Input data
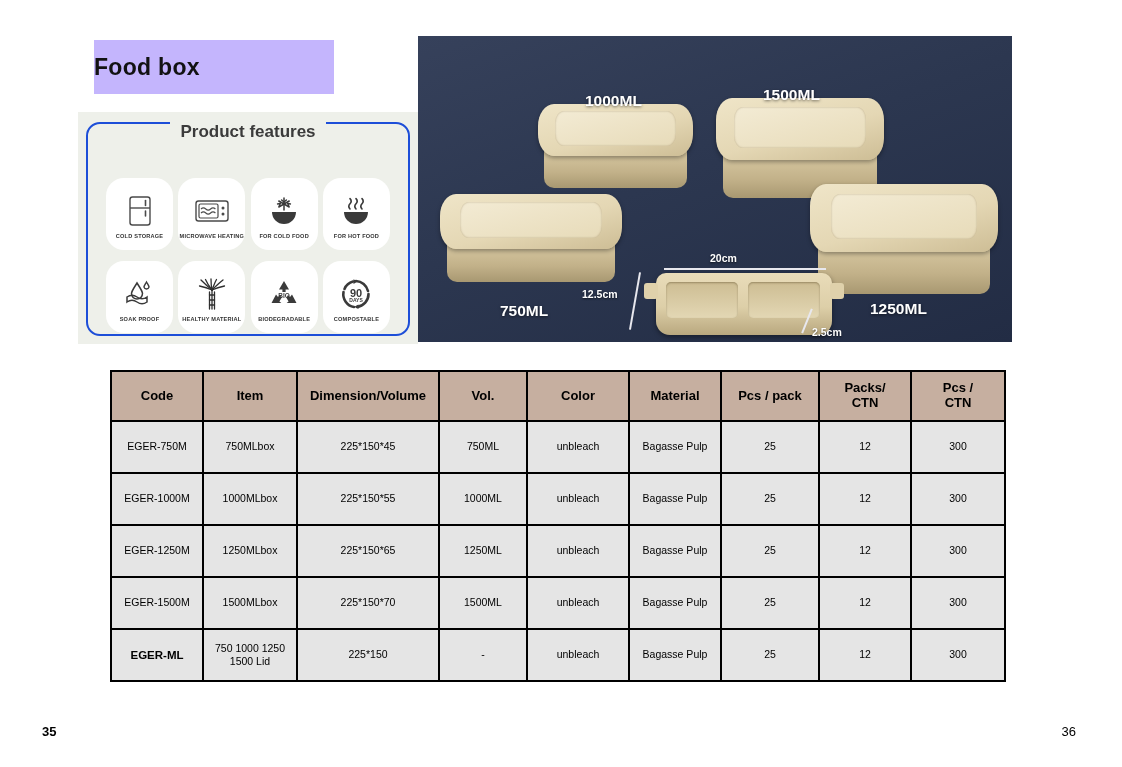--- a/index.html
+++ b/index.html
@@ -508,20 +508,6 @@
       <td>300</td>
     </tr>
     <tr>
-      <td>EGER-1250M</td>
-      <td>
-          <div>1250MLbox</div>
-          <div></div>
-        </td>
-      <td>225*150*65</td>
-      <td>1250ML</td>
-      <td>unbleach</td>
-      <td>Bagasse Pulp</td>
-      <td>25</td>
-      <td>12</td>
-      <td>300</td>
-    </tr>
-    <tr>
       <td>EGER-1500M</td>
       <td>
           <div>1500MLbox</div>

Problem to solve
Produce a verbatim transcription of every line in the listing, images omitted.

Solution below
--- a/index.html
+++ b/index.html
@@ -508,20 +508,6 @@
       <td>300</td>
     </tr>
     <tr>
-      <td>EGER-1250M</td>
-      <td>
-          <div>1250MLbox</div>
-          <div></div>
-        </td>
-      <td>225*150*65</td>
-      <td>1250ML</td>
-      <td>unbleach</td>
-      <td>Bagasse Pulp</td>
-      <td>25</td>
-      <td>12</td>
-      <td>300</td>
-    </tr>
-    <tr>
       <td>EGER-1500M</td>
       <td>
           <div>1500MLbox</div>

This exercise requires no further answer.